===== Given entries =====

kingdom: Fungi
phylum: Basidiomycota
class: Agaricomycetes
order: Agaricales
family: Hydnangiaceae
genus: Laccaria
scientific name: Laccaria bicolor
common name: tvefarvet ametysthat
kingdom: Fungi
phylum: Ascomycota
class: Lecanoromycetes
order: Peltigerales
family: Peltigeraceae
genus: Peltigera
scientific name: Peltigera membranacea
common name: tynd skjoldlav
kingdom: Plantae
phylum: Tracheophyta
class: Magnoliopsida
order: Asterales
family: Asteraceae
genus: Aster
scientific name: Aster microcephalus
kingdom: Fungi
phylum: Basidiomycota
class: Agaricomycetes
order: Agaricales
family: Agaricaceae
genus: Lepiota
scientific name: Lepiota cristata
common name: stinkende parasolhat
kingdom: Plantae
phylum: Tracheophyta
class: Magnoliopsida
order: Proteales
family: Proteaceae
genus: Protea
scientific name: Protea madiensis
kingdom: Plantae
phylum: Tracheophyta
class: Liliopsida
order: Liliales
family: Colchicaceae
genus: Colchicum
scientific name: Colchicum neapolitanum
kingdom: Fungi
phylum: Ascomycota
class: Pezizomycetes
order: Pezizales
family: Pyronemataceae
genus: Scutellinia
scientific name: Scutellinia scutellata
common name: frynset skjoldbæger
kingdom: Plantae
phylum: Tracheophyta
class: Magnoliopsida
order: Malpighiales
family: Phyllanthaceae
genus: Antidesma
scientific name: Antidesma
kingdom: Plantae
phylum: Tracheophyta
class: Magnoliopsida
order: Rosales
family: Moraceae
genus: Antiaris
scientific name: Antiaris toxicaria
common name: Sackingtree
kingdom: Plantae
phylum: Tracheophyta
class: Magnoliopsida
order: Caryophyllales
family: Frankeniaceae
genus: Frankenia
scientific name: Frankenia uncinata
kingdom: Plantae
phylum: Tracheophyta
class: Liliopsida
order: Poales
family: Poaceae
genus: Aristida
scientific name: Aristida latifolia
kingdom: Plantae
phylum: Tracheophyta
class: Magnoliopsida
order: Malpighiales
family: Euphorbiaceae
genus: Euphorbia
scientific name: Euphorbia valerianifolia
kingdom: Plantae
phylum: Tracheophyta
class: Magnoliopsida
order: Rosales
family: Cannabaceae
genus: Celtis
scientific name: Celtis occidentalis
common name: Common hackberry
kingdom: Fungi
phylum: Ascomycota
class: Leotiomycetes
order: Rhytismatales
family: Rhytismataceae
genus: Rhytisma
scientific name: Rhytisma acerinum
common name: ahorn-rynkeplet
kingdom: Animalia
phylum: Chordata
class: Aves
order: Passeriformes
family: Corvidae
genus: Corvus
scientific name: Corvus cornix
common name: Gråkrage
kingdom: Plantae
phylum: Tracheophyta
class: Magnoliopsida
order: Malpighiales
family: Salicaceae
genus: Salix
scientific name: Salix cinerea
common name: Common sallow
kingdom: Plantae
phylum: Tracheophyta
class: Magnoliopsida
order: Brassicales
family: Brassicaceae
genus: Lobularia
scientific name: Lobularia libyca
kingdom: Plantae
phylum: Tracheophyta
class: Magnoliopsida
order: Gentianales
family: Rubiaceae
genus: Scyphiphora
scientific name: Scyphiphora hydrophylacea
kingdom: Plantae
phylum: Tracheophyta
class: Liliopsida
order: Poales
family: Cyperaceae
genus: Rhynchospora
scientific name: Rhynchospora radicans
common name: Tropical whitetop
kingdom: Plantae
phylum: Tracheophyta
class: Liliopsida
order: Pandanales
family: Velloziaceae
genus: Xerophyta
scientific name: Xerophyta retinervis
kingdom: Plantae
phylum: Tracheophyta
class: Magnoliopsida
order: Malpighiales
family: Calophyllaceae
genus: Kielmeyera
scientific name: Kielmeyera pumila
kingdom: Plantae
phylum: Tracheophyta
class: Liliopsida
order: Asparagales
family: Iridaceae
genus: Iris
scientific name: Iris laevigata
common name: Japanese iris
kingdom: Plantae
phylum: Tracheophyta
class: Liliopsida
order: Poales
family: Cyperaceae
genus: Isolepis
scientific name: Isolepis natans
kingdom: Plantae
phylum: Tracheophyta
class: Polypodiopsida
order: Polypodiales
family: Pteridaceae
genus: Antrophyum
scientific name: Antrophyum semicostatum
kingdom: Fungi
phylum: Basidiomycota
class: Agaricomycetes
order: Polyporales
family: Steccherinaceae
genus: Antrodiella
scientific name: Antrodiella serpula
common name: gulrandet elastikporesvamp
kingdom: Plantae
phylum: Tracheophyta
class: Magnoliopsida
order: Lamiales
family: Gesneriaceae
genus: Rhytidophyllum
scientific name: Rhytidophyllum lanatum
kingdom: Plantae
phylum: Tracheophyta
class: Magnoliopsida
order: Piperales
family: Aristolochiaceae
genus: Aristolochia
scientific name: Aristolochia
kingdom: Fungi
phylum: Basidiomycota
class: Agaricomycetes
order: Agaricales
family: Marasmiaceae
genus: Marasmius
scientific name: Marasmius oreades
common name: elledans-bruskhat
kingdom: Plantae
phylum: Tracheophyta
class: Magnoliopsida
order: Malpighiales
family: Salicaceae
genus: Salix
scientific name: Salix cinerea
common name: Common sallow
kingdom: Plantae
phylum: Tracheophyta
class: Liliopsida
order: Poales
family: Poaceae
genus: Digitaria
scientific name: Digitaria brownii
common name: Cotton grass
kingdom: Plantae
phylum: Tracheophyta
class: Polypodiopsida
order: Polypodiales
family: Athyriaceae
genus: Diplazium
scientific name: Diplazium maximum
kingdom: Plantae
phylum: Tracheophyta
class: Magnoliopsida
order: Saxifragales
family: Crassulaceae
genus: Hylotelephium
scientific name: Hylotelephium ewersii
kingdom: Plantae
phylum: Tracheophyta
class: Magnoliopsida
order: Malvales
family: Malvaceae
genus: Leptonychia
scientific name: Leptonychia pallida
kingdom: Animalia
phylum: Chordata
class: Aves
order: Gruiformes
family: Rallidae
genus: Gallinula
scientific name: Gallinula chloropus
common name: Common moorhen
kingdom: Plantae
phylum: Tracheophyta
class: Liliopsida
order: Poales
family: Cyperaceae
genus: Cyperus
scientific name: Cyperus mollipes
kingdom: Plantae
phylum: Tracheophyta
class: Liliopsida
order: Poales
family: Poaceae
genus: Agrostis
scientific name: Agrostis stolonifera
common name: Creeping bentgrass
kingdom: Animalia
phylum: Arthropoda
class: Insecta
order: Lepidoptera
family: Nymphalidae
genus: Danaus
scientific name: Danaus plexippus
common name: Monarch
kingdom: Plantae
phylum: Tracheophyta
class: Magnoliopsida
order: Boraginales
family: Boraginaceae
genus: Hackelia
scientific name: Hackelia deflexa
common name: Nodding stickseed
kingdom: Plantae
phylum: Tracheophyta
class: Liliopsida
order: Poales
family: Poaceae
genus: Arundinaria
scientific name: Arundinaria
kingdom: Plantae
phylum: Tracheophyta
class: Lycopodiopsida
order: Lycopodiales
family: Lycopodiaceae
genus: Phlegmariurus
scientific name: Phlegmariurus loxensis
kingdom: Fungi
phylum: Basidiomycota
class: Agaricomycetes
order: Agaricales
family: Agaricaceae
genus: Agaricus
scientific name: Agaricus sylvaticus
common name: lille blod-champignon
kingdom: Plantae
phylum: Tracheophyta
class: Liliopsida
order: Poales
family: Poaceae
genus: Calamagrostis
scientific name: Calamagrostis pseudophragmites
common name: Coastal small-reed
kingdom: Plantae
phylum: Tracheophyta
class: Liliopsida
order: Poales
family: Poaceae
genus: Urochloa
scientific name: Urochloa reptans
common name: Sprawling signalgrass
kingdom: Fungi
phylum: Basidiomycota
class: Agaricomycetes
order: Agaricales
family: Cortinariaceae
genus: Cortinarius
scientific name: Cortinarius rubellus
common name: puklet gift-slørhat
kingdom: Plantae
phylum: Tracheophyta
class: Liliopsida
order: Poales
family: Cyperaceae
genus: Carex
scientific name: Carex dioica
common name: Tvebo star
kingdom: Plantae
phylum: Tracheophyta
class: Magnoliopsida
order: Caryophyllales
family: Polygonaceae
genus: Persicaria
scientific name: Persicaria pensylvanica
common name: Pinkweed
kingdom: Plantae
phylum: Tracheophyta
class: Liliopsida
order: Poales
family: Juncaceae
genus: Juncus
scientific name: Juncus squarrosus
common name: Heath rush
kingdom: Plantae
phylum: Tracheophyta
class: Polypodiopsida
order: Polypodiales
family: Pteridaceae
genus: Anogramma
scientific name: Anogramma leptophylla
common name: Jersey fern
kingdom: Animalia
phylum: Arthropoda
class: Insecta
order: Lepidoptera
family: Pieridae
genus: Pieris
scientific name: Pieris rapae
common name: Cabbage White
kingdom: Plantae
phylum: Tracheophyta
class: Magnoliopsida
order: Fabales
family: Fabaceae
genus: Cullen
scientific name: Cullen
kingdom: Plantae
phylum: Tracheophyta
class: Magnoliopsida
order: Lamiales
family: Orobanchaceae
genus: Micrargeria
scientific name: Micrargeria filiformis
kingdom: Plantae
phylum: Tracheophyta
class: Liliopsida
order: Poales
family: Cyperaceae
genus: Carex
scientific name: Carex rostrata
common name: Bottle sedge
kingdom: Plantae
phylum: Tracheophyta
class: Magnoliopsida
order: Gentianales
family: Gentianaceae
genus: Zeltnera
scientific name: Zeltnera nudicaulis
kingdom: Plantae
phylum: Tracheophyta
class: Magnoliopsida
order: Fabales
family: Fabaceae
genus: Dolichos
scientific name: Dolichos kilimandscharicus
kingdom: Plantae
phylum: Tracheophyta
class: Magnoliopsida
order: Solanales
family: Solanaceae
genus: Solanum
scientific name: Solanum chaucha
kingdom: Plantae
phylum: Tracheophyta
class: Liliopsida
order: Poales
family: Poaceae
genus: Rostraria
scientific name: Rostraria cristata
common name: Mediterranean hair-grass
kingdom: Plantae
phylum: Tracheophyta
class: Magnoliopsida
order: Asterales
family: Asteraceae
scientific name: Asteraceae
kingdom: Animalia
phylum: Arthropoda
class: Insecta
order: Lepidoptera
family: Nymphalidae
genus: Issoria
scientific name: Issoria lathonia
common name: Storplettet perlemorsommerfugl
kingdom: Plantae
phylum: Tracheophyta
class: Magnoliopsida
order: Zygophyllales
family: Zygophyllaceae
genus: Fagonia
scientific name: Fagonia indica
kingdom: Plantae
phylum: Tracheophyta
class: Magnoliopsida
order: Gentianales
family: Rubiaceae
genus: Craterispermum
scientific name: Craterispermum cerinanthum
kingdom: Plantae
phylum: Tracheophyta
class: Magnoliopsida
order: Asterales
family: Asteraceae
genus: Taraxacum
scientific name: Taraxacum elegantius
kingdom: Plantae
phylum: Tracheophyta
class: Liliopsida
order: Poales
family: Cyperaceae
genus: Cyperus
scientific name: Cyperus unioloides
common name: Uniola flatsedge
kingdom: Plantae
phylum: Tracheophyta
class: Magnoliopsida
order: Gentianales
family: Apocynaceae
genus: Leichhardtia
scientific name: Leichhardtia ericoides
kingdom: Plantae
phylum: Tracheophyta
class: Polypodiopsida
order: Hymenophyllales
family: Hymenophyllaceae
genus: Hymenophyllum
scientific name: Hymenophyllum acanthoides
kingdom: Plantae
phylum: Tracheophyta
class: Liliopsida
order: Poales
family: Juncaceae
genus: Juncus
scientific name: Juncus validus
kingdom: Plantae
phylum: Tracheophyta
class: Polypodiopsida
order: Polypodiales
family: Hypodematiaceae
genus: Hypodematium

=====

Do this: Write out again, unchanged, the lines above, beginning with the very first one and ending with the line that contains "genus: Aristida".

Reply:
kingdom: Fungi
phylum: Basidiomycota
class: Agaricomycetes
order: Agaricales
family: Hydnangiaceae
genus: Laccaria
scientific name: Laccaria bicolor
common name: tvefarvet ametysthat
kingdom: Fungi
phylum: Ascomycota
class: Lecanoromycetes
order: Peltigerales
family: Peltigeraceae
genus: Peltigera
scientific name: Peltigera membranacea
common name: tynd skjoldlav
kingdom: Plantae
phylum: Tracheophyta
class: Magnoliopsida
order: Asterales
family: Asteraceae
genus: Aster
scientific name: Aster microcephalus
kingdom: Fungi
phylum: Basidiomycota
class: Agaricomycetes
order: Agaricales
family: Agaricaceae
genus: Lepiota
scientific name: Lepiota cristata
common name: stinkende parasolhat
kingdom: Plantae
phylum: Tracheophyta
class: Magnoliopsida
order: Proteales
family: Proteaceae
genus: Protea
scientific name: Protea madiensis
kingdom: Plantae
phylum: Tracheophyta
class: Liliopsida
order: Liliales
family: Colchicaceae
genus: Colchicum
scientific name: Colchicum neapolitanum
kingdom: Fungi
phylum: Ascomycota
class: Pezizomycetes
order: Pezizales
family: Pyronemataceae
genus: Scutellinia
scientific name: Scutellinia scutellata
common name: frynset skjoldbæger
kingdom: Plantae
phylum: Tracheophyta
class: Magnoliopsida
order: Malpighiales
family: Phyllanthaceae
genus: Antidesma
scientific name: Antidesma
kingdom: Plantae
phylum: Tracheophyta
class: Magnoliopsida
order: Rosales
family: Moraceae
genus: Antiaris
scientific name: Antiaris toxicaria
common name: Sackingtree
kingdom: Plantae
phylum: Tracheophyta
class: Magnoliopsida
order: Caryophyllales
family: Frankeniaceae
genus: Frankenia
scientific name: Frankenia uncinata
kingdom: Plantae
phylum: Tracheophyta
class: Liliopsida
order: Poales
family: Poaceae
genus: Aristida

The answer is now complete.